◆ **Assigned task**
The data should be restated word for word, in full.

◆ **Data to examine**
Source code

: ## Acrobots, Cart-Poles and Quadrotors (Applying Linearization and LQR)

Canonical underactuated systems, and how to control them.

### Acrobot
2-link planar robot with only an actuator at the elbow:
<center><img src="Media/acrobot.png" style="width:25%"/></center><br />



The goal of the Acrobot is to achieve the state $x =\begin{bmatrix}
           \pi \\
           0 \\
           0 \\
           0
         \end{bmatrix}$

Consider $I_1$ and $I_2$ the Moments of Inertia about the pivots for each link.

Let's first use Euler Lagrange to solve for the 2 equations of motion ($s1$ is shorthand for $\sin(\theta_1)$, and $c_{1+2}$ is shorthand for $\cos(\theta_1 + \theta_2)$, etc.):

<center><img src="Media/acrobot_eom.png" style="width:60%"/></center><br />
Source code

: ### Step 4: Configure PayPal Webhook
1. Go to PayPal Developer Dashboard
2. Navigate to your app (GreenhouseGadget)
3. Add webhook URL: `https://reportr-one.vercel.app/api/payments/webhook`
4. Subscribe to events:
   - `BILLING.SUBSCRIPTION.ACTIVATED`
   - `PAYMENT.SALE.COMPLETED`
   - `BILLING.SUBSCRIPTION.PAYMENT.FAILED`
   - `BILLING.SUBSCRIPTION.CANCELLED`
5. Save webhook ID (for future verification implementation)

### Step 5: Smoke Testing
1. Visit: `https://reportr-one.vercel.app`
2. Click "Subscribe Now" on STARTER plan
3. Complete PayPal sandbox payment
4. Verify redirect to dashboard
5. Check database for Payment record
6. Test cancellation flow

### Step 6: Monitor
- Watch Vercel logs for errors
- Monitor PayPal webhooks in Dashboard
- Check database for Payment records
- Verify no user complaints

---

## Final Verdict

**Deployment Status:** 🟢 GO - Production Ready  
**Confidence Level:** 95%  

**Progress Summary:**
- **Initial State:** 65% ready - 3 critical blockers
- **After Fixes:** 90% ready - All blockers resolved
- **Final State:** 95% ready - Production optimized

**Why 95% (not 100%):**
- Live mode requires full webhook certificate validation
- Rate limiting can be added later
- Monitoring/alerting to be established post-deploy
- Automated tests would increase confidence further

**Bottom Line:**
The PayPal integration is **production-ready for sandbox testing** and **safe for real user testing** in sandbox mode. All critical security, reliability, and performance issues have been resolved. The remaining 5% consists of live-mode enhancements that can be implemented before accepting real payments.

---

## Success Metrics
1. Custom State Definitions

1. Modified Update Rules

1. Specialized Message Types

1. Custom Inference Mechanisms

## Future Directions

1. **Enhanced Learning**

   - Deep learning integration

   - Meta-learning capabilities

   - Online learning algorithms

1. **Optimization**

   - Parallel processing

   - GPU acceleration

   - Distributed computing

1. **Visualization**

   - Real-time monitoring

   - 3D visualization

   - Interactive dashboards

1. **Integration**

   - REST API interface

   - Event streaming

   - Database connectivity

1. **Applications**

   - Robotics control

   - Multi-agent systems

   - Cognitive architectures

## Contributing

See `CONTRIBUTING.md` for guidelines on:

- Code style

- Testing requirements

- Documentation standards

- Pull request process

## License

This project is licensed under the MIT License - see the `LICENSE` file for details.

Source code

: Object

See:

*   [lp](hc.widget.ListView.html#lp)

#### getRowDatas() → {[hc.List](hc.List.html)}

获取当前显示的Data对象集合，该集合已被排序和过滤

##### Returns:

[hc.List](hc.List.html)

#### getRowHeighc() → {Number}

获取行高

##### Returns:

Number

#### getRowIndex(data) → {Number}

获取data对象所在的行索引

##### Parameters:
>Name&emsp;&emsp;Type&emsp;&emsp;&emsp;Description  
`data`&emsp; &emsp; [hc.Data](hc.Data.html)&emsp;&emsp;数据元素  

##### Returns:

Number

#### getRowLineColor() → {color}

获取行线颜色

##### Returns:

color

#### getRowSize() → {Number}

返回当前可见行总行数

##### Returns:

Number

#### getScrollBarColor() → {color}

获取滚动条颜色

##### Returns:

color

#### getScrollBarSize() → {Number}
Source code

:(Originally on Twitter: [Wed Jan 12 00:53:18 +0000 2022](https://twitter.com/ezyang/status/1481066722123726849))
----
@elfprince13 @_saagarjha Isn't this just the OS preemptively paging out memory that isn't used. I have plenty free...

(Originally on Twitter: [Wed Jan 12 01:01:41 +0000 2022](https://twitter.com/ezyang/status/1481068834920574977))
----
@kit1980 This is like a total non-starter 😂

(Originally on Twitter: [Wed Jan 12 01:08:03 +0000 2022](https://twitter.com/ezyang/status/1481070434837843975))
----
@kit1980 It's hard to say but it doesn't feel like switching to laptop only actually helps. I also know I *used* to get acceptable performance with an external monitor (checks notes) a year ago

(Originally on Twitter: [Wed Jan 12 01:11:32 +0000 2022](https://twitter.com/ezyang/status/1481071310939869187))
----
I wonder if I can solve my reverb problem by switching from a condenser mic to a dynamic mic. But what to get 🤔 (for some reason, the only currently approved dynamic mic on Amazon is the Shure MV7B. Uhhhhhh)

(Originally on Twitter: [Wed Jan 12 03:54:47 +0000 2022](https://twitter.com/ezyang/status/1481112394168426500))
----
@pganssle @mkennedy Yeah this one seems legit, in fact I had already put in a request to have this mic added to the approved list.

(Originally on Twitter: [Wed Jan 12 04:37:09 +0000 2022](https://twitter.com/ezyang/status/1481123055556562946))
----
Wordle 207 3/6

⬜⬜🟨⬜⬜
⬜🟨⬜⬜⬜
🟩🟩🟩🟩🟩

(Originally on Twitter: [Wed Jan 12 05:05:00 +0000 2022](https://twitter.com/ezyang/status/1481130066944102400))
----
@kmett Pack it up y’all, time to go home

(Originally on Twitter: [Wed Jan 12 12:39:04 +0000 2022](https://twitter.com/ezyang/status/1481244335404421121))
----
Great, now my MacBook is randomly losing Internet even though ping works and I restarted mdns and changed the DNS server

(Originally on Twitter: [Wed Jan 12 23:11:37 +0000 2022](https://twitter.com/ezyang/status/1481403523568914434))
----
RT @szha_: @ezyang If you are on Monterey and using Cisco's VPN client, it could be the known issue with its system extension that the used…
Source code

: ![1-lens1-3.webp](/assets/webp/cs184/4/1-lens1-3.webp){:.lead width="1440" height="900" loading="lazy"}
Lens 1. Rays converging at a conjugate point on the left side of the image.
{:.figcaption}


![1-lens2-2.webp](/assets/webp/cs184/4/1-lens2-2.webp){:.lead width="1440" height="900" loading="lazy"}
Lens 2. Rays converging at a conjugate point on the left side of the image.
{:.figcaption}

◆ **Solution for this problem**
Source code

: ## Acrobots, Cart-Poles and Quadrotors (Applying Linearization and LQR)

Canonical underactuated systems, and how to control them.

### Acrobot
2-link planar robot with only an actuator at the elbow:
<center><img src="Media/acrobot.png" style="width:25%"/></center><br />



The goal of the Acrobot is to achieve the state $x =\begin{bmatrix}
           \pi \\
           0 \\
           0 \\
           0
         \end{bmatrix}$

Consider $I_1$ and $I_2$ the Moments of Inertia about the pivots for each link.

Let's first use Euler Lagrange to solve for the 2 equations of motion ($s1$ is shorthand for $\sin(\theta_1)$, and $c_{1+2}$ is shorthand for $\cos(\theta_1 + \theta_2)$, etc.):

<center><img src="Media/acrobot_eom.png" style="width:60%"/></center><br />
Source code

: ### Step 4: Configure PayPal Webhook
1. Go to PayPal Developer Dashboard
2. Navigate to your app (GreenhouseGadget)
3. Add webhook URL: `https://reportr-one.vercel.app/api/payments/webhook`
4. Subscribe to events:
   - `BILLING.SUBSCRIPTION.ACTIVATED`
   - `PAYMENT.SALE.COMPLETED`
   - `BILLING.SUBSCRIPTION.PAYMENT.FAILED`
   - `BILLING.SUBSCRIPTION.CANCELLED`
5. Save webhook ID (for future verification implementation)

### Step 5: Smoke Testing
1. Visit: `https://reportr-one.vercel.app`
2. Click "Subscribe Now" on STARTER plan
3. Complete PayPal sandbox payment
4. Verify redirect to dashboard
5. Check database for Payment record
6. Test cancellation flow

### Step 6: Monitor
- Watch Vercel logs for errors
- Monitor PayPal webhooks in Dashboard
- Check database for Payment records
- Verify no user complaints

---

## Final Verdict

**Deployment Status:** 🟢 GO - Production Ready  
**Confidence Level:** 95%  

**Progress Summary:**
- **Initial State:** 65% ready - 3 critical blockers
- **After Fixes:** 90% ready - All blockers resolved
- **Final State:** 95% ready - Production optimized

**Why 95% (not 100%):**
- Live mode requires full webhook certificate validation
- Rate limiting can be added later
- Monitoring/alerting to be established post-deploy
- Automated tests would increase confidence further

**Bottom Line:**
The PayPal integration is **production-ready for sandbox testing** and **safe for real user testing** in sandbox mode. All critical security, reliability, and performance issues have been resolved. The remaining 5% consists of live-mode enhancements that can be implemented before accepting real payments.

---

## Success Metrics
1. Custom State Definitions

1. Modified Update Rules

1. Specialized Message Types

1. Custom Inference Mechanisms

## Future Directions

1. **Enhanced Learning**

   - Deep learning integration

   - Meta-learning capabilities

   - Online learning algorithms

1. **Optimization**

   - Parallel processing

   - GPU acceleration

   - Distributed computing

1. **Visualization**

   - Real-time monitoring

   - 3D visualization

   - Interactive dashboards

1. **Integration**

   - REST API interface

   - Event streaming

   - Database connectivity

1. **Applications**

   - Robotics control

   - Multi-agent systems

   - Cognitive architectures

## Contributing

See `CONTRIBUTING.md` for guidelines on:

- Code style

- Testing requirements

- Documentation standards

- Pull request process

## License

This project is licensed under the MIT License - see the `LICENSE` file for details.

Source code

: Object

See:

*   [lp](hc.widget.ListView.html#lp)

#### getRowDatas() → {[hc.List](hc.List.html)}

获取当前显示的Data对象集合，该集合已被排序和过滤

##### Returns:

[hc.List](hc.List.html)

#### getRowHeighc() → {Number}

获取行高

##### Returns:

Number

#### getRowIndex(data) → {Number}

获取data对象所在的行索引

##### Parameters:
>Name&emsp;&emsp;Type&emsp;&emsp;&emsp;Description  
`data`&emsp; &emsp; [hc.Data](hc.Data.html)&emsp;&emsp;数据元素  

##### Returns:

Number

#### getRowLineColor() → {color}

获取行线颜色

##### Returns:

color

#### getRowSize() → {Number}

返回当前可见行总行数

##### Returns:

Number

#### getScrollBarColor() → {color}

获取滚动条颜色

##### Returns:

color

#### getScrollBarSize() → {Number}
Source code

:(Originally on Twitter: [Wed Jan 12 00:53:18 +0000 2022](https://twitter.com/ezyang/status/1481066722123726849))
----
@elfprince13 @_saagarjha Isn't this just the OS preemptively paging out memory that isn't used. I have plenty free...

(Originally on Twitter: [Wed Jan 12 01:01:41 +0000 2022](https://twitter.com/ezyang/status/1481068834920574977))
----
@kit1980 This is like a total non-starter 😂

(Originally on Twitter: [Wed Jan 12 01:08:03 +0000 2022](https://twitter.com/ezyang/status/1481070434837843975))
----
@kit1980 It's hard to say but it doesn't feel like switching to laptop only actually helps. I also know I *used* to get acceptable performance with an external monitor (checks notes) a year ago

(Originally on Twitter: [Wed Jan 12 01:11:32 +0000 2022](https://twitter.com/ezyang/status/1481071310939869187))
----
I wonder if I can solve my reverb problem by switching from a condenser mic to a dynamic mic. But what to get 🤔 (for some reason, the only currently approved dynamic mic on Amazon is the Shure MV7B. Uhhhhhh)

(Originally on Twitter: [Wed Jan 12 03:54:47 +0000 2022](https://twitter.com/ezyang/status/1481112394168426500))
----
@pganssle @mkennedy Yeah this one seems legit, in fact I had already put in a request to have this mic added to the approved list.

(Originally on Twitter: [Wed Jan 12 04:37:09 +0000 2022](https://twitter.com/ezyang/status/1481123055556562946))
----
Wordle 207 3/6

⬜⬜🟨⬜⬜
⬜🟨⬜⬜⬜
🟩🟩🟩🟩🟩

(Originally on Twitter: [Wed Jan 12 05:05:00 +0000 2022](https://twitter.com/ezyang/status/1481130066944102400))
----
@kmett Pack it up y’all, time to go home

(Originally on Twitter: [Wed Jan 12 12:39:04 +0000 2022](https://twitter.com/ezyang/status/1481244335404421121))
----
Great, now my MacBook is randomly losing Internet even though ping works and I restarted mdns and changed the DNS server

(Originally on Twitter: [Wed Jan 12 23:11:37 +0000 2022](https://twitter.com/ezyang/status/1481403523568914434))
----
RT @szha_: @ezyang If you are on Monterey and using Cisco's VPN client, it could be the known issue with its system extension that the used…
Source code

: ![1-lens1-3.webp](/assets/webp/cs184/4/1-lens1-3.webp){:.lead width="1440" height="900" loading="lazy"}
Lens 1. Rays converging at a conjugate point on the left side of the image.
{:.figcaption}


![1-lens2-2.webp](/assets/webp/cs184/4/1-lens2-2.webp){:.lead width="1440" height="900" loading="lazy"}
Lens 2. Rays converging at a conjugate point on the left side of the image.
{:.figcaption}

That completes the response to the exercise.